> **EXERCISE DESCRIPTION**: Pull every line of the entries that has the word "worn".

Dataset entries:
[Start of section]

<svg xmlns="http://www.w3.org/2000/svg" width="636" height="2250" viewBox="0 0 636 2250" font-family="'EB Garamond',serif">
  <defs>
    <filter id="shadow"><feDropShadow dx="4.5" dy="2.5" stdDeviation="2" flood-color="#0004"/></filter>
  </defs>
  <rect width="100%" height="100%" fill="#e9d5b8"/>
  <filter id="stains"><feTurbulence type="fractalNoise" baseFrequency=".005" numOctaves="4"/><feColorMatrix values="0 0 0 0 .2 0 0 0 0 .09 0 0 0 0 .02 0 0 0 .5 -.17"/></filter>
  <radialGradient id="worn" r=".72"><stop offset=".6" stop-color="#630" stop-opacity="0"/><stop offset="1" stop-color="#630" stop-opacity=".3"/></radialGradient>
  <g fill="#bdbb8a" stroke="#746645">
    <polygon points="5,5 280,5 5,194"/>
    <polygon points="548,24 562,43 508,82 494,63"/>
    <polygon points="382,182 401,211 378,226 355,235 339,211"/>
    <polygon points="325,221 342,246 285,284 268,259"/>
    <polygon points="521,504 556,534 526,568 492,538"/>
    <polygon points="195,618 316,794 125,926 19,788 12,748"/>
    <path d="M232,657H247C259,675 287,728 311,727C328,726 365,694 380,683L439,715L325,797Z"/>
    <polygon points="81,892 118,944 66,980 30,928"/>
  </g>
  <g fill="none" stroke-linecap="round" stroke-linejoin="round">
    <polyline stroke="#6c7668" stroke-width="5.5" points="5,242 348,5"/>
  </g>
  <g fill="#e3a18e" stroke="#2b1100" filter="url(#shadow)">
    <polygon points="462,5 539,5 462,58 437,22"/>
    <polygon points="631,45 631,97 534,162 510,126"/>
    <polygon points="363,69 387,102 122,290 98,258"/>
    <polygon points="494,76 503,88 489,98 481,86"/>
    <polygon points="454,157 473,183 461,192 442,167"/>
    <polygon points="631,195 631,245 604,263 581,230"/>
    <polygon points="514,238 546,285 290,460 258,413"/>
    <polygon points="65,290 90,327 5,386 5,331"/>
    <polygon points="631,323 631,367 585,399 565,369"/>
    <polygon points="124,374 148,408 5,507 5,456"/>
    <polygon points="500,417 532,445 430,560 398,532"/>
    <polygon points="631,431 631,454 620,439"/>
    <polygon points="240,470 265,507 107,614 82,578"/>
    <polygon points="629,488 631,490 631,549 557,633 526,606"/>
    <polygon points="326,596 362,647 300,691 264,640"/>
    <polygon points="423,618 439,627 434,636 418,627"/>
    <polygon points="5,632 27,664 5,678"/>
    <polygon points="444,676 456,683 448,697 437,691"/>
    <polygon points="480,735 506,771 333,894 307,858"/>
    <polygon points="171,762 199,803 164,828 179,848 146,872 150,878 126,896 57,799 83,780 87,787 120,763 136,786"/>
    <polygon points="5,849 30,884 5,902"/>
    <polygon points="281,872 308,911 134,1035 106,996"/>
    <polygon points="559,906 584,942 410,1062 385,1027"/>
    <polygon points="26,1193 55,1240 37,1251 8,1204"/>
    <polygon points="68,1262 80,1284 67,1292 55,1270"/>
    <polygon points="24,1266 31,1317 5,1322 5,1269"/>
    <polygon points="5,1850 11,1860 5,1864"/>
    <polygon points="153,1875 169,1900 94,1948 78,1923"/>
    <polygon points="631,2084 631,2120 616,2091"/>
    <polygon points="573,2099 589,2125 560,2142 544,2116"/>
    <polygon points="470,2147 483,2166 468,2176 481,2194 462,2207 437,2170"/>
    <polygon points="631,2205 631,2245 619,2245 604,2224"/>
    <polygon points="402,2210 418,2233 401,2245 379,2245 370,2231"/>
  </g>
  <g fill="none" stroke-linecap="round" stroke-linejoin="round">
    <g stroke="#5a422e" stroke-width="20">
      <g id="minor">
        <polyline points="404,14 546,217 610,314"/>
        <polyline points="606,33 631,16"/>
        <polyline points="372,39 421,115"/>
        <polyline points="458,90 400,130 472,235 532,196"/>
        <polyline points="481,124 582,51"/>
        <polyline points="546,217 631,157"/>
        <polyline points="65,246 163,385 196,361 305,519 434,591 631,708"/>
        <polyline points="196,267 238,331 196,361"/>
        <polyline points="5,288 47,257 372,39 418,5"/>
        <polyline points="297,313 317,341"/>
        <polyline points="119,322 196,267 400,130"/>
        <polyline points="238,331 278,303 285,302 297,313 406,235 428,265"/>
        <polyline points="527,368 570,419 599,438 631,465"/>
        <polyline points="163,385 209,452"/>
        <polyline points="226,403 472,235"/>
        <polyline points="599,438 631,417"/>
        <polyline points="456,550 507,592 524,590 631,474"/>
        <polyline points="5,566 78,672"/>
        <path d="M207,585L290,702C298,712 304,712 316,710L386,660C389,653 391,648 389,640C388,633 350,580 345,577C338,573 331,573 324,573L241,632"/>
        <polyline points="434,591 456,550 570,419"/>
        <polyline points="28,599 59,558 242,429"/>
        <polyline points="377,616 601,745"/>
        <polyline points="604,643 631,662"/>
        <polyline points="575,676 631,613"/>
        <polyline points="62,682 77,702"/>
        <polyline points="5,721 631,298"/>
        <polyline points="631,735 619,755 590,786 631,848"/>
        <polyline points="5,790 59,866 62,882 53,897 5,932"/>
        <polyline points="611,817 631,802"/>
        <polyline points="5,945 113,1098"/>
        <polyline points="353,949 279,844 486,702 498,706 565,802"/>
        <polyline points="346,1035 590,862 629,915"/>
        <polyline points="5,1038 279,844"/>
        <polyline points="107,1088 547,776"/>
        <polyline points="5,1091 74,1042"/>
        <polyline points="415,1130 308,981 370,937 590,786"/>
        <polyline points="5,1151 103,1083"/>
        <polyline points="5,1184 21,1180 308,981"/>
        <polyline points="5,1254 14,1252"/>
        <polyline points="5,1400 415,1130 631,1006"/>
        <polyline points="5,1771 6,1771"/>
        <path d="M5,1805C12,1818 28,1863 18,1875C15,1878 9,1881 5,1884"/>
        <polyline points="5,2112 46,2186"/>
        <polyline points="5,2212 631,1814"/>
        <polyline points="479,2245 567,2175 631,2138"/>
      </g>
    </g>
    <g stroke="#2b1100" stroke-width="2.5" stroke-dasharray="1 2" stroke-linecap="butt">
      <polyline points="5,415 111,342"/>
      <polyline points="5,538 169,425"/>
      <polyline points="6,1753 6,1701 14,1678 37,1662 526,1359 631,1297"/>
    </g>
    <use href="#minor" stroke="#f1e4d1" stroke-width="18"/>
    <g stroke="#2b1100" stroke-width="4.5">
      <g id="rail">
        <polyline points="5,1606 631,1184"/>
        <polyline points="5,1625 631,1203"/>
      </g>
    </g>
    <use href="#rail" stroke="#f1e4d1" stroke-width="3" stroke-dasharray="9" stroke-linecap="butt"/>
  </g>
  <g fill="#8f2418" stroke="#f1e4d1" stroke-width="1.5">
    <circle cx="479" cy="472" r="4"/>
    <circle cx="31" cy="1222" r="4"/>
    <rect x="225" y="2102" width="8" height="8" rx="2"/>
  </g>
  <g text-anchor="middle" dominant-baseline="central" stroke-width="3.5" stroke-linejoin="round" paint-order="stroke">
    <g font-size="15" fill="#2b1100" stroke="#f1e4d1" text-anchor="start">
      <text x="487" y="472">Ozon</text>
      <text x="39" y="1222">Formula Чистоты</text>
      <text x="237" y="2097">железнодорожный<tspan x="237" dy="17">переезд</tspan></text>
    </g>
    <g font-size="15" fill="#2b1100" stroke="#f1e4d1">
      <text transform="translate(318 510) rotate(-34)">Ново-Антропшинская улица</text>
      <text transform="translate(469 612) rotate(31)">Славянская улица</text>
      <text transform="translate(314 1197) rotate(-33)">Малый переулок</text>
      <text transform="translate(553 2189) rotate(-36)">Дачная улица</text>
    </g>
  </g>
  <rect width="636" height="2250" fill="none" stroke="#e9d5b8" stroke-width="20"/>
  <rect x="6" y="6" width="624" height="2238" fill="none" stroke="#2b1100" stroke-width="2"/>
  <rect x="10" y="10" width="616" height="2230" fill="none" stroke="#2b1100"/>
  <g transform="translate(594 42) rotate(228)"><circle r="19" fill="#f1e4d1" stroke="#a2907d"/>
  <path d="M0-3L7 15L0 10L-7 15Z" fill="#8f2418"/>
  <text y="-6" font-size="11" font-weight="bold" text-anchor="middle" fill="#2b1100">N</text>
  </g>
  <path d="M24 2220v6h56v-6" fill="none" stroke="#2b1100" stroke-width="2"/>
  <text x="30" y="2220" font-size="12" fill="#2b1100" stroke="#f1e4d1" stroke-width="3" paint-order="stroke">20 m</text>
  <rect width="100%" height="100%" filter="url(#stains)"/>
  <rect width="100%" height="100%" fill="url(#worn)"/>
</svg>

[End of section]

> **ANSWER**:
  <radialGradient id="worn" r=".72"><stop offset=".6" stop-color="#630" stop-opacity="0"/><stop offset="1" stop-color="#630" stop-opacity=".3"/></radialGradient>
  <rect width="100%" height="100%" fill="url(#worn)"/>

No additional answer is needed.